Der letzte Flug des Falken by Yaşar Kemal

Der letzte Flug des Falken by Yaşar Kemal

Autor:Yaşar Kemal [Kemal, Yaşar]
Die sprache: deu
Format: epub
Tags: Anatolien, Memed mein Falke, Türkei, Yashar Kemal
Herausgeber: Unionsverlag
veröffentlicht: 2015-11-16T16:00:00+00:00


16

Der Wald funkelte. Eine gelbe, in Licht getauchte Wolke wogte über diesem Meer von Grün. Rote Tupfer schwirrten zwischen den Bäumen. Die Felsen waren nicht zu sehen. Nur ab und zu hob sich aus dem Grün und Gelb der Bergketten ein schroffer, lila, rot und weiß schimmernder Gipfel empor, der das Tageslicht einsaugte und die ganze Umgebung in unzählige Glitzer tauchte.

Am Ufer eines Baches hatten sie sich unter mächtigen Platanen auf Quader gehockt. Hin und wieder fiel kreisend ein rot geädertes, vergilbtes Blatt von den Zweigen, zu ihren Füßen plätscherte das Wasser um die Felsen. Ferhat Hodscha rauchte den von Memed mitgebrachten goldgelben Tabak in einer selbst gedrehten Zigarette. Obwohl sie nun schon seit Tagen miteinander redeten, war des Hodschas Neugier noch nicht befriedigt, und Memed erzählte unentwegt, ohne der Fragen überdrüssig zu werden.

»Hast du von dem Pferd gehört?«, fragte Ferhat Hodscha wohl schon zum fünften Mal.

»Ich habe davon gehört«, lachte Memed.

»Alles, wirklich alles?«

»Zehn Mal mehr als alles. Die Geschichten werden immer länger, bis sie von den Bergen in die Ebene gewandert sind. Dass über dem unendlichen Meer und über den Wolken, immer bei Tagesanbruch …«

»Ein Pferd wiehert, nicht wahr?«, unterbrach ihn der Hodscha.

»Ein Pferd wiehert«, nickte Memed, »zehn Pferde hoch, und die Mähne eins mit den Wolken.«

Aus der Stadt war noch keine Nachricht gekommen, was Memed beunruhigte.
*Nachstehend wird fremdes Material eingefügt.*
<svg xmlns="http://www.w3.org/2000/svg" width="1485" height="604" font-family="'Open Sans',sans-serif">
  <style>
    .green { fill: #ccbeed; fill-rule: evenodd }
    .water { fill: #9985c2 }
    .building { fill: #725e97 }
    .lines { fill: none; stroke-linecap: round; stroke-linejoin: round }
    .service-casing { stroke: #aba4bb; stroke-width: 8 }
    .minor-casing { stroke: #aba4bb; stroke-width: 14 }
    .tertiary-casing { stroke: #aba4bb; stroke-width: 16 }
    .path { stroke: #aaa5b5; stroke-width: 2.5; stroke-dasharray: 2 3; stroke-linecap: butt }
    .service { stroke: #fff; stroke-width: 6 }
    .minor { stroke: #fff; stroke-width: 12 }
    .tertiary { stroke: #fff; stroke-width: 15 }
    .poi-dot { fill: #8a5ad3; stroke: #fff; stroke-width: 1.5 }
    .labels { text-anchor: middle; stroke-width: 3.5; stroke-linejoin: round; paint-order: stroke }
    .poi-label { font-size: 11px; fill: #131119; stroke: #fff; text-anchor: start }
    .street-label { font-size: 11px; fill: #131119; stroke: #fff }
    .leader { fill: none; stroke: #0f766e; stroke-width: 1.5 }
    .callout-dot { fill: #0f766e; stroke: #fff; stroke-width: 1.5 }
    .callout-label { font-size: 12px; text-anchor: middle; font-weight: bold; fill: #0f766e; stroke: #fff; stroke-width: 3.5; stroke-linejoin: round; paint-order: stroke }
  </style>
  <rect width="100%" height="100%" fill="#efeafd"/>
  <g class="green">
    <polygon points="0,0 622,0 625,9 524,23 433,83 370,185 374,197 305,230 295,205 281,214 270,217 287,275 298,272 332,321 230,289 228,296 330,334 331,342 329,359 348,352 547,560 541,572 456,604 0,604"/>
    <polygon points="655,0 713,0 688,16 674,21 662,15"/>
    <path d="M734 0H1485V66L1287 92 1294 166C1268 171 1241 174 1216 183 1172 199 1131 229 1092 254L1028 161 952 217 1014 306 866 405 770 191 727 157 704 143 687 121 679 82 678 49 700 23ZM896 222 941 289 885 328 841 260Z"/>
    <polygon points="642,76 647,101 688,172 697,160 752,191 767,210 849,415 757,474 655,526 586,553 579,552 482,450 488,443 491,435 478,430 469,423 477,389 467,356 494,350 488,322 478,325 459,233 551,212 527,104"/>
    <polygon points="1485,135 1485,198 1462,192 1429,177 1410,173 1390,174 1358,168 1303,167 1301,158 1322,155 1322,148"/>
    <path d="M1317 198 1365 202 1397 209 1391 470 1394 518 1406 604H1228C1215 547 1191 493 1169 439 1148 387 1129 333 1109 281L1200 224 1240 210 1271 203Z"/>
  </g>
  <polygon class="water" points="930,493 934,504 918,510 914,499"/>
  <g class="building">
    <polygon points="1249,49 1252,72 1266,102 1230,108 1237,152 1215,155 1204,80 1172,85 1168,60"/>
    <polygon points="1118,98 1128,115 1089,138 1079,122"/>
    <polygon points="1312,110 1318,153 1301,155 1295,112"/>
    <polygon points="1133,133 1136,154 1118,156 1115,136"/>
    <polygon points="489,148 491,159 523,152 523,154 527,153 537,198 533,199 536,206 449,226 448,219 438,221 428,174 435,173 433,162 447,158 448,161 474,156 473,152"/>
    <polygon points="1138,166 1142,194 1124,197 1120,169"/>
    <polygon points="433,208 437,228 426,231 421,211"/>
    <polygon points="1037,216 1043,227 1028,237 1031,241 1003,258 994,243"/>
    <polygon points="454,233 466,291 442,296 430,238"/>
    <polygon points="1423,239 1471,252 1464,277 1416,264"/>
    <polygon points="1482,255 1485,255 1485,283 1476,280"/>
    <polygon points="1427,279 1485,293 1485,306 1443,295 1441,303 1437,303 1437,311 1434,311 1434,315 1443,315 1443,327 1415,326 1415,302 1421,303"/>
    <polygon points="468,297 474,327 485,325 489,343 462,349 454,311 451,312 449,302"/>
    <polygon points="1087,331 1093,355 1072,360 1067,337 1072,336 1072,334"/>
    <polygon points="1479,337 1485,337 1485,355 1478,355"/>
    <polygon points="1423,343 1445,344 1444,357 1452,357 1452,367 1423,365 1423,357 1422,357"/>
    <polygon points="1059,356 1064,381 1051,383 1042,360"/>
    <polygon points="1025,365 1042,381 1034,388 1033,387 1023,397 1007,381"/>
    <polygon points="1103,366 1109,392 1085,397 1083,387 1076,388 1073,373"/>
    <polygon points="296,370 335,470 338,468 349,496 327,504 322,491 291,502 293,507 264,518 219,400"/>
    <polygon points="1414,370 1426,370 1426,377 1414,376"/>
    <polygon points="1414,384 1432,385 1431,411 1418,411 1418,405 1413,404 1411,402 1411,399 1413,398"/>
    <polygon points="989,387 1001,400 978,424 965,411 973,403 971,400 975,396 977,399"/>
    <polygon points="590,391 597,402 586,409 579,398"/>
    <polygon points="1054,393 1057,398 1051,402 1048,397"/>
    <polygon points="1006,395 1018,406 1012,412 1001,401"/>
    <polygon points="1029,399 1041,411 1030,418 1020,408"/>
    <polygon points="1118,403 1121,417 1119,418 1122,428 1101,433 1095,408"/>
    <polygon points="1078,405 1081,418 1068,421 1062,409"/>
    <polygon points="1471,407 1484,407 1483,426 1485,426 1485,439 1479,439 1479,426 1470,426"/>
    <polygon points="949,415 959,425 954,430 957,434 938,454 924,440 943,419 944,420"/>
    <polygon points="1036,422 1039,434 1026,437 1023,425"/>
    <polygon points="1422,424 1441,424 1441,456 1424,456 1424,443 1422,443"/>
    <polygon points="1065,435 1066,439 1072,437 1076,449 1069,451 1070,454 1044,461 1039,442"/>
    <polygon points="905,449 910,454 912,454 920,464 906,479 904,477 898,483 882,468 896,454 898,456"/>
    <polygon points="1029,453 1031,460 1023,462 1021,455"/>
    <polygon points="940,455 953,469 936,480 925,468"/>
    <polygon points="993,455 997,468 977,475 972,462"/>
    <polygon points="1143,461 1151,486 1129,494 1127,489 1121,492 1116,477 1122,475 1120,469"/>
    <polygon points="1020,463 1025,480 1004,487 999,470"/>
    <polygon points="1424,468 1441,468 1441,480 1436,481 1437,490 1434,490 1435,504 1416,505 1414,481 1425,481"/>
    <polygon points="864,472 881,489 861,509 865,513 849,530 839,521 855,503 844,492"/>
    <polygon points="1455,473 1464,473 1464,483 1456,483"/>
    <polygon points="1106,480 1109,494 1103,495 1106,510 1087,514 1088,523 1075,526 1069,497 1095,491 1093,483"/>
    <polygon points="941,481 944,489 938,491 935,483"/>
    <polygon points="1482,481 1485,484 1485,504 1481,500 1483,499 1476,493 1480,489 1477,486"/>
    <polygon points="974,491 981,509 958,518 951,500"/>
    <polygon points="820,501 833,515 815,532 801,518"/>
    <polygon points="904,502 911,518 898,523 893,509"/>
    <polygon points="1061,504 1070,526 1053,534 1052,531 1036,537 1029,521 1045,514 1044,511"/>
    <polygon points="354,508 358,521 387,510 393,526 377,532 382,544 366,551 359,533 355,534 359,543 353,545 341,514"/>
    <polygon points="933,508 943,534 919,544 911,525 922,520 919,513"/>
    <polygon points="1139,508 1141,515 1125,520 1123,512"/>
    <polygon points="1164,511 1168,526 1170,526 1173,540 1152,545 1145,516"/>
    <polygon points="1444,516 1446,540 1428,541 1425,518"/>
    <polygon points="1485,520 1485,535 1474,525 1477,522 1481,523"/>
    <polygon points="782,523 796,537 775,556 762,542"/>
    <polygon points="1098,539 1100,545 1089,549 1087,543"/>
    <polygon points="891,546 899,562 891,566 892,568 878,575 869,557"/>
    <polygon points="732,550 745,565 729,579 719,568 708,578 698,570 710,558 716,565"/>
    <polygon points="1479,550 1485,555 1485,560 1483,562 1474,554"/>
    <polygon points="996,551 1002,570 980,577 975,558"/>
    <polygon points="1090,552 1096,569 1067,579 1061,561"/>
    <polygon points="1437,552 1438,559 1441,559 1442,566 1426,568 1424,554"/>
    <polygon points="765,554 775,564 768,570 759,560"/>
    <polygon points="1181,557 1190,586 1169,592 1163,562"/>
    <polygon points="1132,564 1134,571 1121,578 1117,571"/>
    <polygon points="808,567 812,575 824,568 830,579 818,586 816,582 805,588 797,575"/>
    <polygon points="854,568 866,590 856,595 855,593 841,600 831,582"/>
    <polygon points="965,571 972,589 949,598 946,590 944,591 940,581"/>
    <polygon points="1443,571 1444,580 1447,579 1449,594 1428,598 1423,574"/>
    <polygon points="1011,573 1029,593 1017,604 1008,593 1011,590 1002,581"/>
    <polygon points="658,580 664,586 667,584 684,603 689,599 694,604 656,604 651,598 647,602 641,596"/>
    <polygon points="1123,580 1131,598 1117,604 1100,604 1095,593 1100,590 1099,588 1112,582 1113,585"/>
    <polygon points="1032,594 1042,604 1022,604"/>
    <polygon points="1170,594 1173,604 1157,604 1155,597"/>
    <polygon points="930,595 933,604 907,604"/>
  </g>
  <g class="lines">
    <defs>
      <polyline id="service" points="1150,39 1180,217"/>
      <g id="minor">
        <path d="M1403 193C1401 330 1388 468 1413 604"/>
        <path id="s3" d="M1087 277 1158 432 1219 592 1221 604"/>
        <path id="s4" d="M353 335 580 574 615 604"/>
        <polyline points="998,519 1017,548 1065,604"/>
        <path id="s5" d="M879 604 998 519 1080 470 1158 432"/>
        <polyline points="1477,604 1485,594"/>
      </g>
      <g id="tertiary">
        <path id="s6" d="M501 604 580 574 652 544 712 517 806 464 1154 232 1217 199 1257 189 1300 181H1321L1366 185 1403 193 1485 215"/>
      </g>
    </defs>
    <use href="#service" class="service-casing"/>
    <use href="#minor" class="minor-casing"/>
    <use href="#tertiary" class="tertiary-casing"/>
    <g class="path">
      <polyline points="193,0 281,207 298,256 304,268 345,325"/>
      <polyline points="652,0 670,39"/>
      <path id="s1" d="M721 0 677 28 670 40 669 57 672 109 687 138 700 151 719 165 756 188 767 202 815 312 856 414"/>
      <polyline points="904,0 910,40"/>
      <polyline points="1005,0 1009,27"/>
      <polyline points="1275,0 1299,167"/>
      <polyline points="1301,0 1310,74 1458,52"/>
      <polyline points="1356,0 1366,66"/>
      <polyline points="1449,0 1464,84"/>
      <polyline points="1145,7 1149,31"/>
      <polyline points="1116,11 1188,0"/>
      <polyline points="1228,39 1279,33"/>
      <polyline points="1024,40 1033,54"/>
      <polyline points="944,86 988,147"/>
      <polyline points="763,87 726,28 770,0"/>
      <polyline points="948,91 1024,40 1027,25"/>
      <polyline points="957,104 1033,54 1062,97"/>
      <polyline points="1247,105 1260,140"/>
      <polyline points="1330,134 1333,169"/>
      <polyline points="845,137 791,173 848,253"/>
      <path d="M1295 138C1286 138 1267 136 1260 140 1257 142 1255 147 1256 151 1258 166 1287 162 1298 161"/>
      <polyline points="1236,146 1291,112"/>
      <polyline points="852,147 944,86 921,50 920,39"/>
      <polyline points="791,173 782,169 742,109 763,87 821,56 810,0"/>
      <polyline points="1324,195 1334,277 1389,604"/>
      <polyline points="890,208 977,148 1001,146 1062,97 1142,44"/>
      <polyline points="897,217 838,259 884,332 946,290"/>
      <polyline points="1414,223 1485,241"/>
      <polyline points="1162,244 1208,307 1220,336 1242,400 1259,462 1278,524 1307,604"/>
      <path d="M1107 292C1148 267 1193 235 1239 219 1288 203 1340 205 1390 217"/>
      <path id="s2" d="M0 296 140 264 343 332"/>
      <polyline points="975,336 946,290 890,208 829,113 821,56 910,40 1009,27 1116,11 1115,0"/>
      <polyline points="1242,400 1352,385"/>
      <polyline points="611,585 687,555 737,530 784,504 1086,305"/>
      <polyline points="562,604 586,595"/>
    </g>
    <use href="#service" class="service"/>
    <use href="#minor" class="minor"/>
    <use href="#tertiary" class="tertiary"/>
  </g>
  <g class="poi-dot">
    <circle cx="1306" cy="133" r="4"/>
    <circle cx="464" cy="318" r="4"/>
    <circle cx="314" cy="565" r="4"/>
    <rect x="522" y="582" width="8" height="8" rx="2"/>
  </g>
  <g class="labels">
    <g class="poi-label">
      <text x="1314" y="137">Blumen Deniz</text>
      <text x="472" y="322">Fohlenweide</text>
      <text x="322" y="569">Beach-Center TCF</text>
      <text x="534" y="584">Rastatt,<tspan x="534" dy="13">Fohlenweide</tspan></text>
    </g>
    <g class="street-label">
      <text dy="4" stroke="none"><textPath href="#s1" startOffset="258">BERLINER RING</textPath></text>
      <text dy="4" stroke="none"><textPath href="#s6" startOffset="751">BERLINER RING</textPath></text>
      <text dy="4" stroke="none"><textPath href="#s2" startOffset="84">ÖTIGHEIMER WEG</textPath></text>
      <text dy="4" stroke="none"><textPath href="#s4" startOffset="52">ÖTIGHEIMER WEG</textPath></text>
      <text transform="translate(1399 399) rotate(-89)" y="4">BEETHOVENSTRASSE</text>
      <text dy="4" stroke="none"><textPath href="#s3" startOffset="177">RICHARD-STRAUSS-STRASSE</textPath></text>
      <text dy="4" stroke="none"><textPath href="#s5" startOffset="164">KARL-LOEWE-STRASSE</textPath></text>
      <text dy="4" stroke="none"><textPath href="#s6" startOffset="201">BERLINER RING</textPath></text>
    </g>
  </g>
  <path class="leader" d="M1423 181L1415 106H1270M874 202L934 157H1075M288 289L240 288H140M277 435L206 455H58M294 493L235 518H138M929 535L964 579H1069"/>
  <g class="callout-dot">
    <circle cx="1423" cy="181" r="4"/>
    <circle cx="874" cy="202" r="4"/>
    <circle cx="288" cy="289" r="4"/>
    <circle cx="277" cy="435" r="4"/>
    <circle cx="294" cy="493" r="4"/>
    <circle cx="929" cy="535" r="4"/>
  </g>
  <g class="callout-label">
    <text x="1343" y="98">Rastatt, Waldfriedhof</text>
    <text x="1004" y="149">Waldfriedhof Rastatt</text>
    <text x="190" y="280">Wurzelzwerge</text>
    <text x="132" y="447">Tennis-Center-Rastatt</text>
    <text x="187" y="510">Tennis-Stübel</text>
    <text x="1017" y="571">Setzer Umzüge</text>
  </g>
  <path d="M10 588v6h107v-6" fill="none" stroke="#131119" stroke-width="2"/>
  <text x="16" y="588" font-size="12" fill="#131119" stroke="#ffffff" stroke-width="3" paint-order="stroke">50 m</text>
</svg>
»Mach dir keine Sorgen«, beschwichtigte ihn der Hodscha. »Wir haben unseren Abdülselam dort, der wiegt eine ganze Armee auf. An den wagt sich keiner heran. Du hast ihn ja kennen gelernt.«

»Ja, ich habe ihn kennen gelernt. Wenn die Vorsehung diese schmutzige Welt, die einen Lehrer Zeki Bey nicht verschont, noch nicht untergehen lässt, dann dank dieser Menschen. Er wollte nicht, dass ich Şakir Bey töte. Doch hätte ich es nicht getan, hätte er alles darangesetzt, es selbst zu tun. Der Tod des Lehrers hatte ihn tief getroffen. Er sagte kein Wort, aber ich sah ihn bei der Beerdigung. Sein Gesicht schien zu Stein erstarrt, und da wusste ich, hätte ich Şakir Bey nicht getötet, Abdülselam Hodscha säße heute an meiner Stelle hier, er hätte seine so geliebte Frau verlassen. Er war so erleichtert, als er ahnte, dass ich Şakir Bey töten würde, obwohl ich noch zögerte. Er muss es mit einem Blick in mein Gesicht vorausgesehen haben. Er hätte vielleicht zum ersten Mal in seinem Leben seine Hände mit Blut befleckt.« Dabei schaute Memed traurig auf seine eigenen Hände.

Dieser Blick entging Ferhat Hodschas Augen nicht. »Du hast dich nicht daran gewöhnen können, Menschen zu töten.«

»Um wen auch immer es sich handeln mag, mein Hodscha, ich werde mich nie daran gewöhnen.«

»Der Mensch gewöhnt sich an alles, aber sich an das Töten von seinesgleichen zu gewöhnen, ist schwer. Jedes Mal bricht dabei ein Stück seines Herzens.«

»Lehrer Zeki Bey wusste sehr viel über die Welt und die Menschen. Er hatte im Krieg viele getötet.«

»Ein Mann mit viel Erfahrung. Weggefährte der Briganten Schwarze Schlange und Şahins, sogar Gizik Durans.«

»Wäre er doch nicht gestorben!«, seufzte Memed. »Nachdem ich ihn kennen gelernt hatte, wurde ich mehr als nur ein Memed, wurde ich zwei, drei, ja fünf Mal mehr.